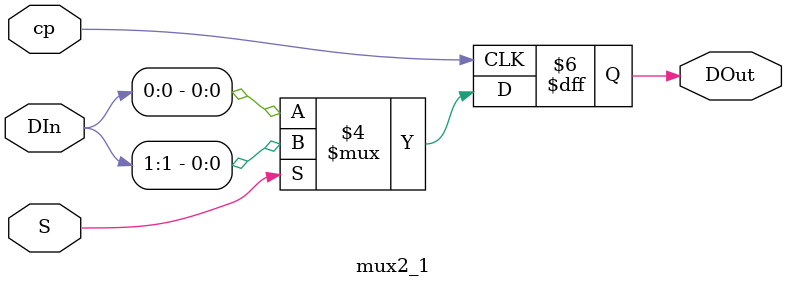
<source format=v>
`timescale 1ns / 1ps


module mux2_1(cp, DIn, DOut, S);
    input wire cp;
    input [1:0] DIn; 
    output reg DOut;
    input S;
   
    always @ (posedge cp) begin
        if (S == 1'b0) DOut = DIn[0];
        else DOut = DIn[1];
    end
endmodule

</source>
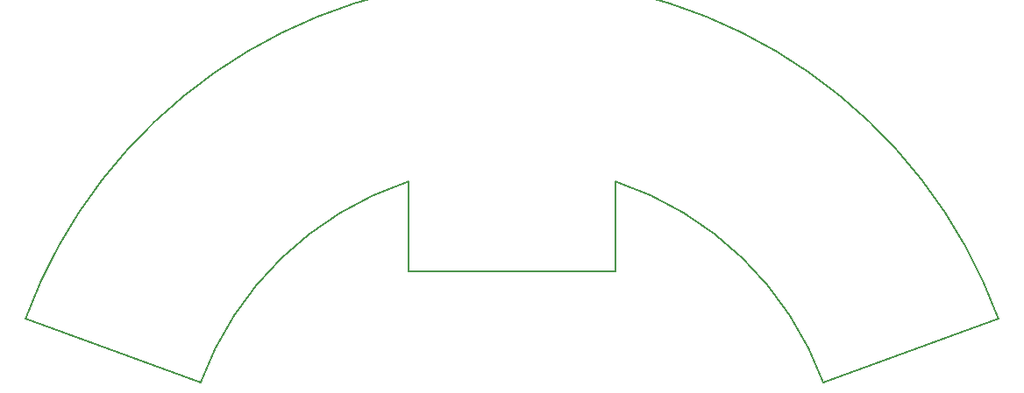
<source format=gbr>
%TF.GenerationSoftware,KiCad,Pcbnew,8.0.1-8.0.1-1~ubuntu22.04.1*%
%TF.CreationDate,2024-03-22T15:25:37-03:00*%
%TF.ProjectId,linefollower,6c696e65-666f-46c6-9c6f-7765722e6b69,rev?*%
%TF.SameCoordinates,Original*%
%TF.FileFunction,Profile,NP*%
%FSLAX46Y46*%
G04 Gerber Fmt 4.6, Leading zero omitted, Abs format (unit mm)*
G04 Created by KiCad (PCBNEW 8.0.1-8.0.1-1~ubuntu22.04.1) date 2024-03-22 15:25:37*
%MOMM*%
%LPD*%
G01*
G04 APERTURE LIST*
%TA.AperFunction,Profile*%
%ADD10C,0.200000*%
%TD*%
G04 APERTURE END LIST*
D10*
X180070162Y-128527675D02*
X196984629Y-122371313D01*
X159999998Y-109074952D02*
G75*
G02*
X180070151Y-128527679I-9999998J-30397348D01*
G01*
X119929834Y-128527675D02*
G75*
G02*
X139999997Y-109074950I30070166J-10944645D01*
G01*
X139999998Y-117769269D02*
X159999998Y-117769269D01*
X139999998Y-109074952D02*
X139999998Y-117769269D01*
X159999998Y-117769269D02*
X159999998Y-109074952D01*
X103015368Y-122371313D02*
G75*
G02*
X196984628Y-122371313I46984630J-17101007D01*
G01*
X103015367Y-122371313D02*
X119929834Y-128527675D01*
M02*

</source>
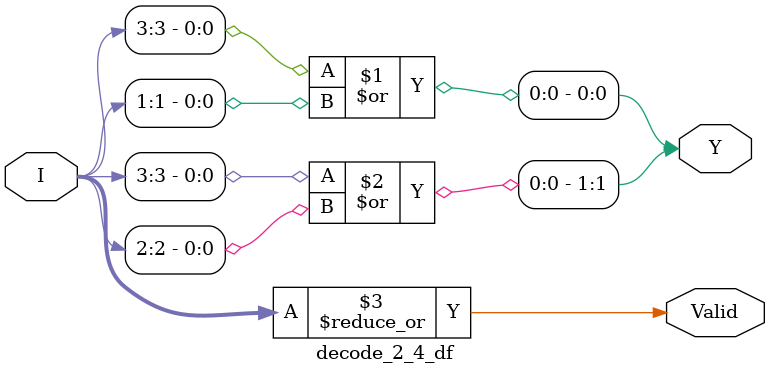
<source format=v>
/***********************************************************
File Name:	encode_4_2_df.v
Author: 	Kevan Thompson
Date:		March 20, 2024
Description: A 4x2 encoder

It implements the following

 I  |Y  Valid
0001|00 1
0010|01 1
0100|10 1
1000|11 1

All other I values Y=00 Valid = 0 

***********************************************************/

module decode_2_4_df(
    input [3:0] I,
    output [1:0] Y,
    output Valid
);    
    
assign Y = {I[3]|I[2],I[3]|I[1]};

assign Valid = |I;

endmodule
</source>
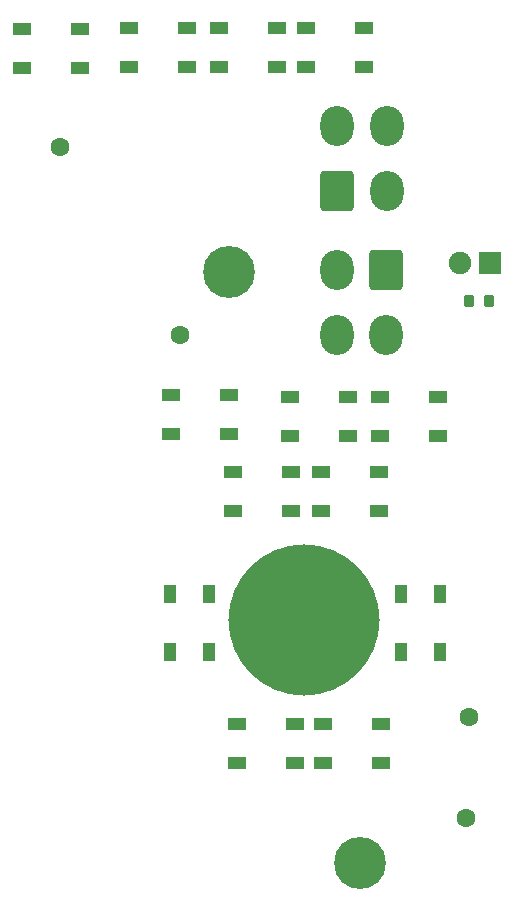
<source format=gbr>
%TF.GenerationSoftware,KiCad,Pcbnew,7.0.1*%
%TF.CreationDate,2023-04-22T13:02:42-08:00*%
%TF.ProjectId,AV COOL PANEL,41562043-4f4f-44c2-9050-414e454c2e6b,3*%
%TF.SameCoordinates,Original*%
%TF.FileFunction,Soldermask,Top*%
%TF.FilePolarity,Negative*%
%FSLAX46Y46*%
G04 Gerber Fmt 4.6, Leading zero omitted, Abs format (unit mm)*
G04 Created by KiCad (PCBNEW 7.0.1) date 2023-04-22 13:02:42*
%MOMM*%
%LPD*%
G01*
G04 APERTURE LIST*
G04 Aperture macros list*
%AMRoundRect*
0 Rectangle with rounded corners*
0 $1 Rounding radius*
0 $2 $3 $4 $5 $6 $7 $8 $9 X,Y pos of 4 corners*
0 Add a 4 corners polygon primitive as box body*
4,1,4,$2,$3,$4,$5,$6,$7,$8,$9,$2,$3,0*
0 Add four circle primitives for the rounded corners*
1,1,$1+$1,$2,$3*
1,1,$1+$1,$4,$5*
1,1,$1+$1,$6,$7*
1,1,$1+$1,$8,$9*
0 Add four rect primitives between the rounded corners*
20,1,$1+$1,$2,$3,$4,$5,0*
20,1,$1+$1,$4,$5,$6,$7,0*
20,1,$1+$1,$6,$7,$8,$9,0*
20,1,$1+$1,$8,$9,$2,$3,0*%
G04 Aperture macros list end*
%ADD10RoundRect,0.050000X-0.750000X-0.450000X0.750000X-0.450000X0.750000X0.450000X-0.750000X0.450000X0*%
%ADD11RoundRect,0.050000X0.450000X-0.750000X0.450000X0.750000X-0.450000X0.750000X-0.450000X-0.750000X0*%
%ADD12RoundRect,0.050000X-0.450000X0.750000X-0.450000X-0.750000X0.450000X-0.750000X0.450000X0.750000X0*%
%ADD13C,1.600000*%
%ADD14C,12.800000*%
%ADD15RoundRect,0.250000X0.200000X0.275000X-0.200000X0.275000X-0.200000X-0.275000X0.200000X-0.275000X0*%
%ADD16RoundRect,0.050000X0.900000X0.900000X-0.900000X0.900000X-0.900000X-0.900000X0.900000X-0.900000X0*%
%ADD17C,1.900000*%
%ADD18RoundRect,0.300001X-1.099999X-1.399999X1.099999X-1.399999X1.099999X1.399999X-1.099999X1.399999X0*%
%ADD19O,2.800000X3.400000*%
%ADD20C,4.400000*%
%ADD21RoundRect,0.300001X1.099999X1.399999X-1.099999X1.399999X-1.099999X-1.399999X1.099999X-1.399999X0*%
G04 APERTURE END LIST*
D10*
%TO.C,D2*%
X210312000Y-37288000D03*
X210312000Y-40588000D03*
X215212000Y-40588000D03*
X215212000Y-37288000D03*
%TD*%
%TO.C,D3*%
X219382000Y-37212000D03*
X219382000Y-40512000D03*
X224282000Y-40512000D03*
X224282000Y-37212000D03*
%TD*%
%TO.C,D4*%
X227002000Y-37212000D03*
X227002000Y-40512000D03*
X231902000Y-40512000D03*
X231902000Y-37212000D03*
%TD*%
%TO.C,D5*%
X234368000Y-37212000D03*
X234368000Y-40512000D03*
X239268000Y-40512000D03*
X239268000Y-37212000D03*
%TD*%
%TO.C,D6*%
X222938000Y-68276000D03*
X222938000Y-71576000D03*
X227838000Y-71576000D03*
X227838000Y-68276000D03*
%TD*%
%TO.C,D7*%
X233008000Y-68454000D03*
X233008000Y-71754000D03*
X237908000Y-71754000D03*
X237908000Y-68454000D03*
%TD*%
%TO.C,D8*%
X240628000Y-68454000D03*
X240628000Y-71754000D03*
X245528000Y-71754000D03*
X245528000Y-68454000D03*
%TD*%
%TO.C,D9*%
X228182000Y-74804000D03*
X228182000Y-78104000D03*
X233082000Y-78104000D03*
X233082000Y-74804000D03*
%TD*%
%TO.C,D10*%
X235638000Y-74804000D03*
X235638000Y-78104000D03*
X240538000Y-78104000D03*
X240538000Y-74804000D03*
%TD*%
D11*
%TO.C,D11*%
X242444000Y-90080000D03*
X245744000Y-90080000D03*
X245744000Y-85180000D03*
X242444000Y-85180000D03*
%TD*%
D10*
%TO.C,D12*%
X235802000Y-96140000D03*
X235802000Y-99440000D03*
X240702000Y-99440000D03*
X240702000Y-96140000D03*
%TD*%
%TO.C,D13*%
X228526000Y-96140000D03*
X228526000Y-99440000D03*
X233426000Y-99440000D03*
X233426000Y-96140000D03*
%TD*%
D12*
%TO.C,D14*%
X226186000Y-85180000D03*
X222886000Y-85180000D03*
X222886000Y-90080000D03*
X226186000Y-90080000D03*
%TD*%
D13*
%TO.C,TP2*%
X247960000Y-104090000D03*
%TD*%
%TO.C,TP4*%
X223740000Y-63250000D03*
%TD*%
D14*
%TO.C,H3*%
X234188019Y-87376010D03*
%TD*%
D13*
%TO.C,TP1*%
X248200000Y-95530000D03*
%TD*%
%TO.C,TP3*%
X213580000Y-47290000D03*
%TD*%
D15*
%TO.C,R1*%
X249875000Y-60310000D03*
X248225000Y-60310000D03*
%TD*%
D16*
%TO.C,D1*%
X249935000Y-57140000D03*
D17*
X247395000Y-57140000D03*
%TD*%
D18*
%TO.C,J1*%
X237020000Y-50990000D03*
D19*
X241220000Y-50990000D03*
X237020000Y-45490000D03*
X241220000Y-45490000D03*
%TD*%
D20*
%TO.C,H2*%
X238950519Y-107950010D03*
%TD*%
%TO.C,H1*%
X227838000Y-57912000D03*
%TD*%
D21*
%TO.C,J2*%
X241200000Y-57680000D03*
D19*
X237000000Y-57680000D03*
X241200000Y-63180000D03*
X237000000Y-63180000D03*
%TD*%
M02*

</source>
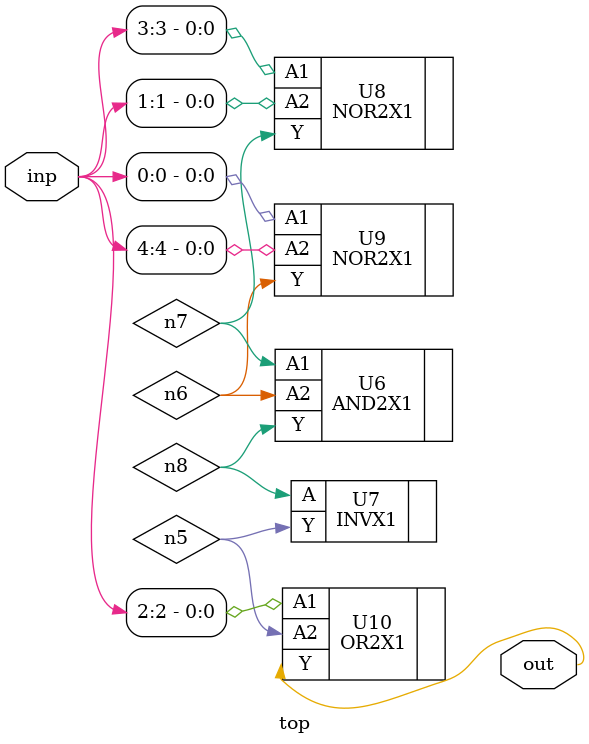
<source format=sv>


module top ( inp, out );
  input [4:0] inp;
  output out;
  wire   n5, n6, n7, n8;

  AND2X1 U6 ( .A1(n7), .A2(n6), .Y(n8) );
  INVX1 U7 ( .A(n8), .Y(n5) );
  NOR2X1 U8 ( .A1(inp[3]), .A2(inp[1]), .Y(n7) );
  NOR2X1 U9 ( .A1(inp[0]), .A2(inp[4]), .Y(n6) );
  OR2X1 U10 ( .A1(inp[2]), .A2(n5), .Y(out) );
endmodule


</source>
______
● **To do**: Leave out the pictures and repeat exactly the lines from the start of the material through the line that contains "X159999998Y-117769269D02*", both included.

● **Written response**:
<source format=v>
`timescale 1ns / 1ps


module mux2_1(cp, DIn, DOut, S);
    input wire cp;
    input [1:0] DIn; 
    output reg DOut;
    input S;
   
    always @ (posedge cp) begin
        if (S == 1'b0) DOut = DIn[0];
        else DOut = DIn[1];
    end
endmodule

</source>
<source format=gbr>
%TF.GenerationSoftware,KiCad,Pcbnew,8.0.1-8.0.1-1~ubuntu22.04.1*%
%TF.CreationDate,2024-03-22T15:25:37-03:00*%
%TF.ProjectId,linefollower,6c696e65-666f-46c6-9c6f-7765722e6b69,rev?*%
%TF.SameCoordinates,Original*%
%TF.FileFunction,Profile,NP*%
%FSLAX46Y46*%
G04 Gerber Fmt 4.6, Leading zero omitted, Abs format (unit mm)*
G04 Created by KiCad (PCBNEW 8.0.1-8.0.1-1~ubuntu22.04.1) date 2024-03-22 15:25:37*
%MOMM*%
%LPD*%
G01*
G04 APERTURE LIST*
%TA.AperFunction,Profile*%
%ADD10C,0.200000*%
%TD*%
G04 APERTURE END LIST*
D10*
X180070162Y-128527675D02*
X196984629Y-122371313D01*
X159999998Y-109074952D02*
G75*
G02*
X180070151Y-128527679I-9999998J-30397348D01*
G01*
X119929834Y-128527675D02*
G75*
G02*
X139999997Y-109074950I30070166J-10944645D01*
G01*
X139999998Y-117769269D02*
X159999998Y-117769269D01*
X139999998Y-109074952D02*
X139999998Y-117769269D01*
X159999998Y-117769269D02*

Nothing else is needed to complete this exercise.